Will Microsoft (MSFT) Stock Deliver Growth in 2022? – Investopedia

By any measure, Microsoft Corporation (MSFT) has had a stellar streak in the markets in recent years. The software giant’s stock price has been on a roll. It rose by 55% in 2021 and has witnessed an even more astounding price increase of 441% in the past five years. On the way, it crossed $2 trillion in market capitalization and briefly became the planet’s most valuable company.

But 2022 is not turning out to be as good. A decline of 6.6% in its stock price last week was a jolt to its run-up. While the fall in Microsoft’s valuation was part of a broader selloff in the tech sector, it still gave pause to investor enthusiasm for the company’s future price trajectory.

Specifically, will the Microsoft stock deliver fantastic growth, as it has in the past couple of years, or will it change course as the economy stumbles to a new normal?

Key Takeaways

  • Analysts are betting that Microsoft will continue its winning ways in 2022 on the back of continued cloud adoption.
  • While the company’s long-term story remains intact, its stock price may face some turbulence this year as investors rebalance their portfolios ahead of an anticipated monetary tightening by the Fed.
  • Some analysts have forecast a $400 price target for the stock.

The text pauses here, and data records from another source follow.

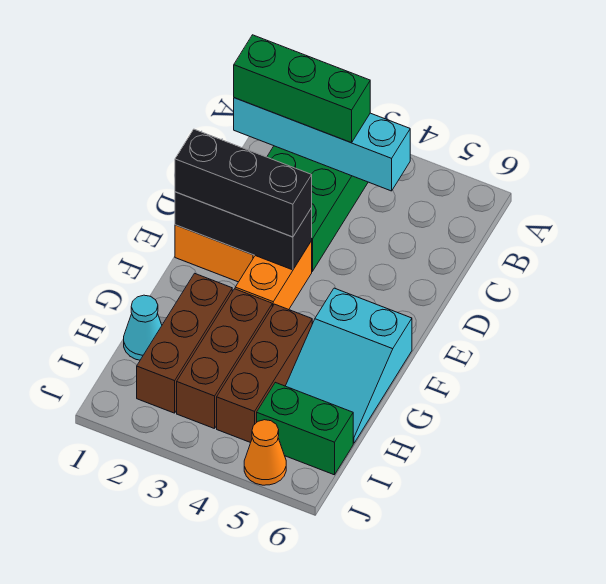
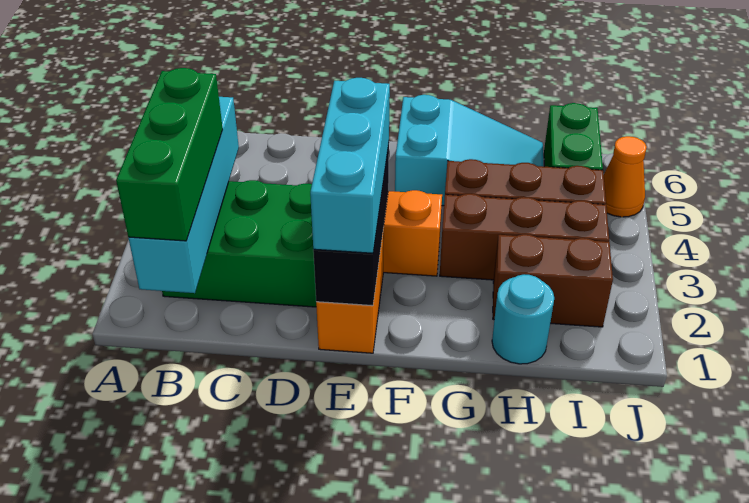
black brick E1:E3 level 3 -> cyan brick E1:E3 level 3
brown brick G2:I2 level 1 -> brown brick H2:I2 level 1
cyan cone H1 level 1 -> cyan round brick H1 level 1

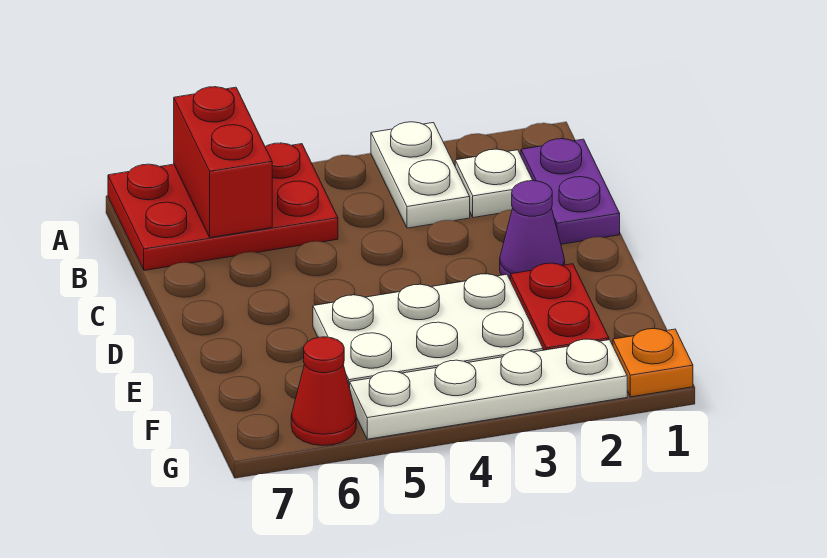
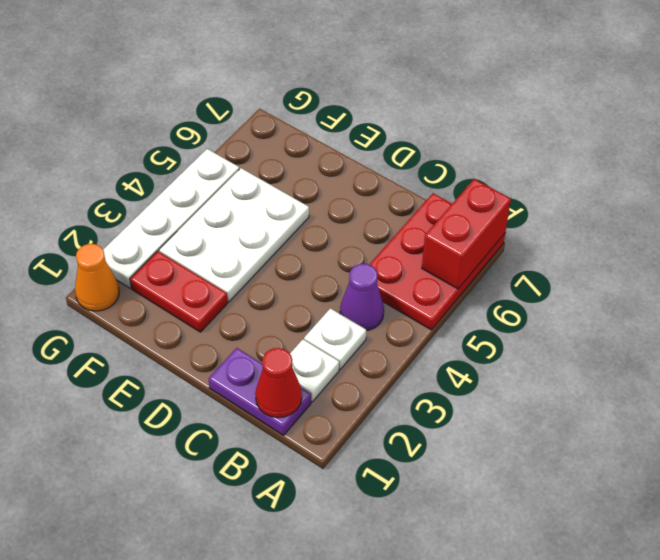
white plate A3:B3 level 1 -> white plate B3 level 1
red brick A6:B6 level 2 -> red brick A6:A7 level 2
purple cone D2 level 1 -> purple cone B4 level 1
orange plate G1 level 1 -> orange cone G1 level 1
red cone G6 level 1 -> red cone B1 level 2

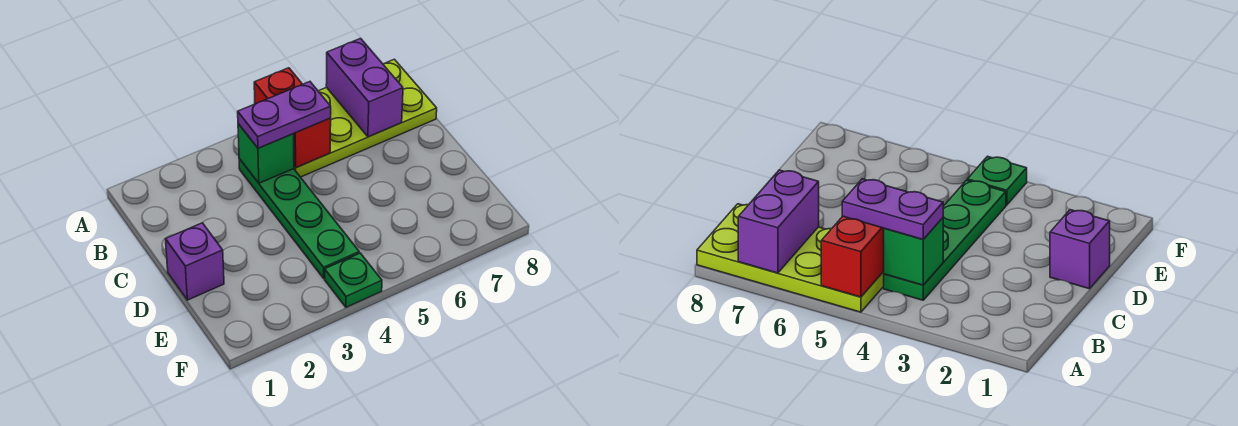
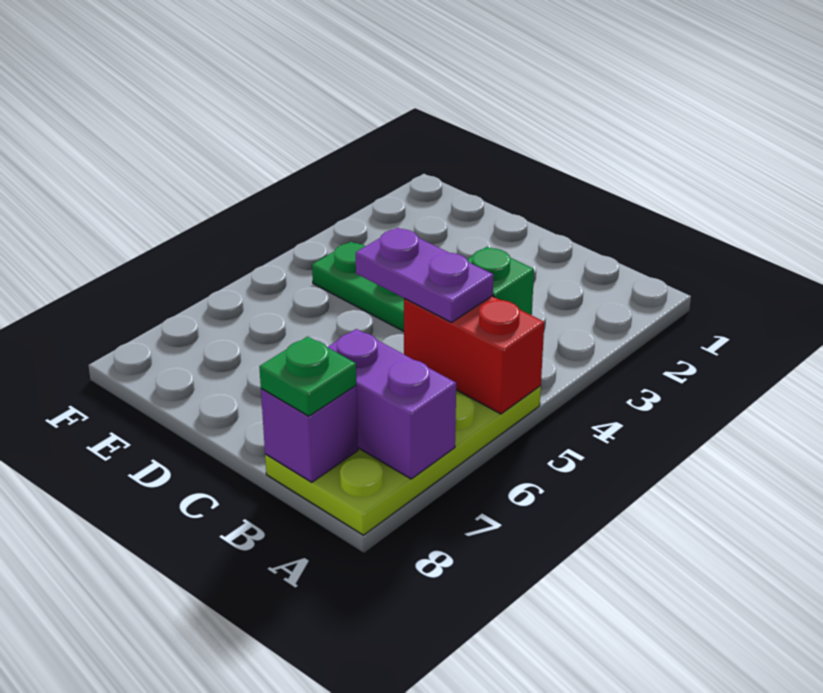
purple plate B4:B5 level 3 -> purple plate B5:C5 level 3
purple brick D1 level 1 -> purple brick B8 level 2
green plate F4 level 1 -> green plate B8 level 3

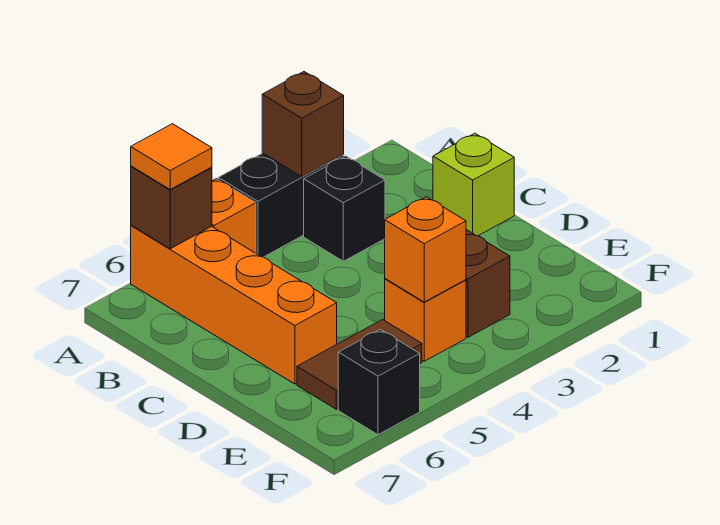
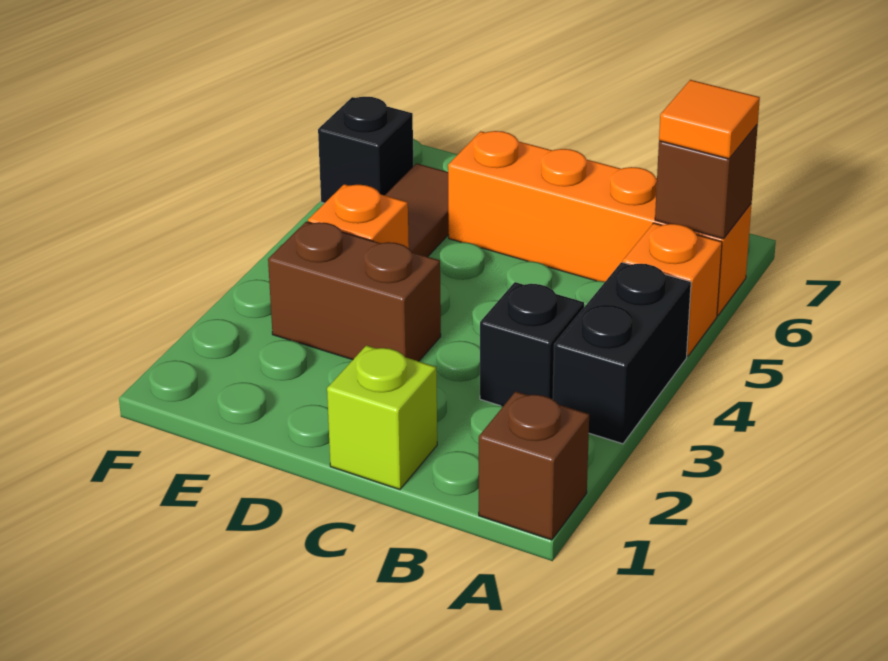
brown brick A3 level 2 -> brown brick A1 level 1
orange brick E4 level 2 -> none

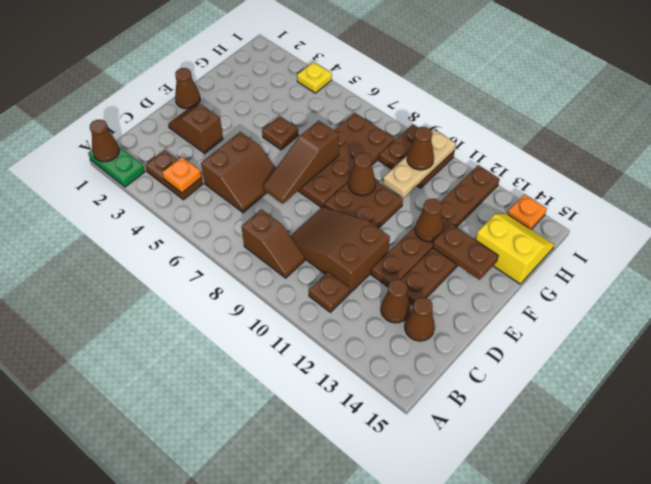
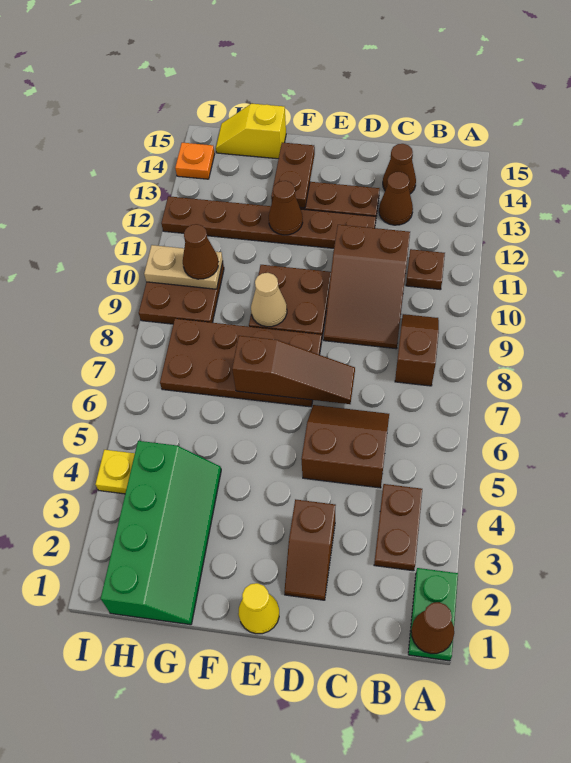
orange plate B4 level 2 -> none
brown cone E1 level 1 -> yellow cone E1 level 1
brown plate F5 level 1 -> none
brown cone F9 level 2 -> tan cone F9 level 2
none -> green slope G1:H4 level 1 top H
tan plate G10:I10 level 2 -> tan plate H10:I10 level 2
yellow slope G14:H15 level 1 top G -> yellow slope G15:H15 level 1 top G

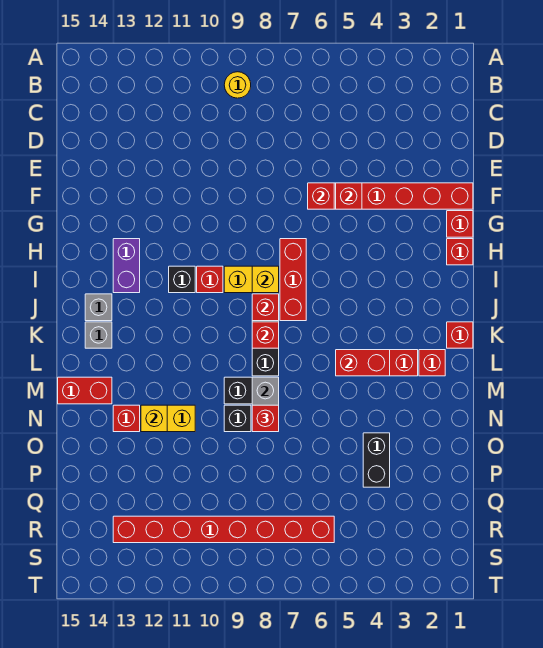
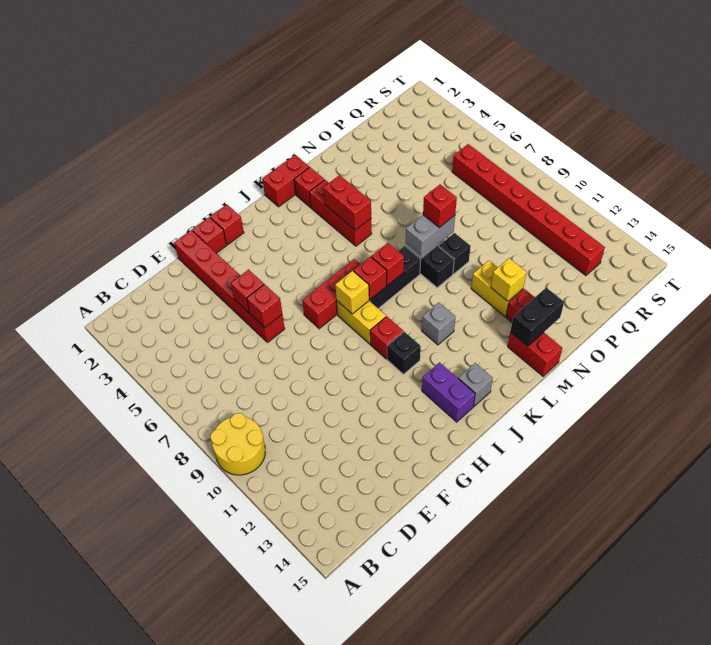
yellow round brick B9 level 1 -> yellow round brick A9:B10 level 1
purple brick H13:I13 level 1 -> purple brick I13:I14 level 1
red brick K1 level 1 -> red brick K1:L1 level 1
grey brick K14 level 1 -> grey brick K11 level 1
black brick O4:P4 level 1 -> black brick M14:N14 level 2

The Pandemic and Cloud Boost 

The price surge in Microsoft’s stock in recent years has been predicated on growth for its cloud division, Azure. The company does not separate out Azure earnings; however, it reported that revenues from the division grew by 50%, continuing a period of double-digit growth rates in the past couple of years.

The long-term trends for Azure look bright. The pandemic accelerated the move toward cloud deployment, and its market is expected to touch $1 trillion by 2030. Microsoft, which ranks second in the cloud sweepstakes, is fast closing the gap with market leader Amazon.com, Inc. (AMZN). Importantly, it is doing so not by siphoning customers away from Amazon but by bringing new ones to the market.

If one were to believe analysts, Microsoft’s customer roster will only grow in the future. The company already has a sizeable base of corporate clients who use its best-selling on-premise productivity software and data management solutions. As they migrate toward the cloud, most of these clients would prefer to stick to the same provider instead of shifting to a new one, according to analysts at Morgan Stanley. 

The pandemic has also shone a light on other profit centers within the company. Notably, its remote conferencing software Teams has become a blockbuster hit, generating double-digit revenues and profits during the period. Microsoft is an early mover in the metaverse, an industry that is expected to reach $800 billion by 2024, with its productivity suite that enables remote collaboration between teams at work. The company’s balance sheet is also looking spiffy, with an operating income figure that is trending upwards and stockpiled cash reserves. 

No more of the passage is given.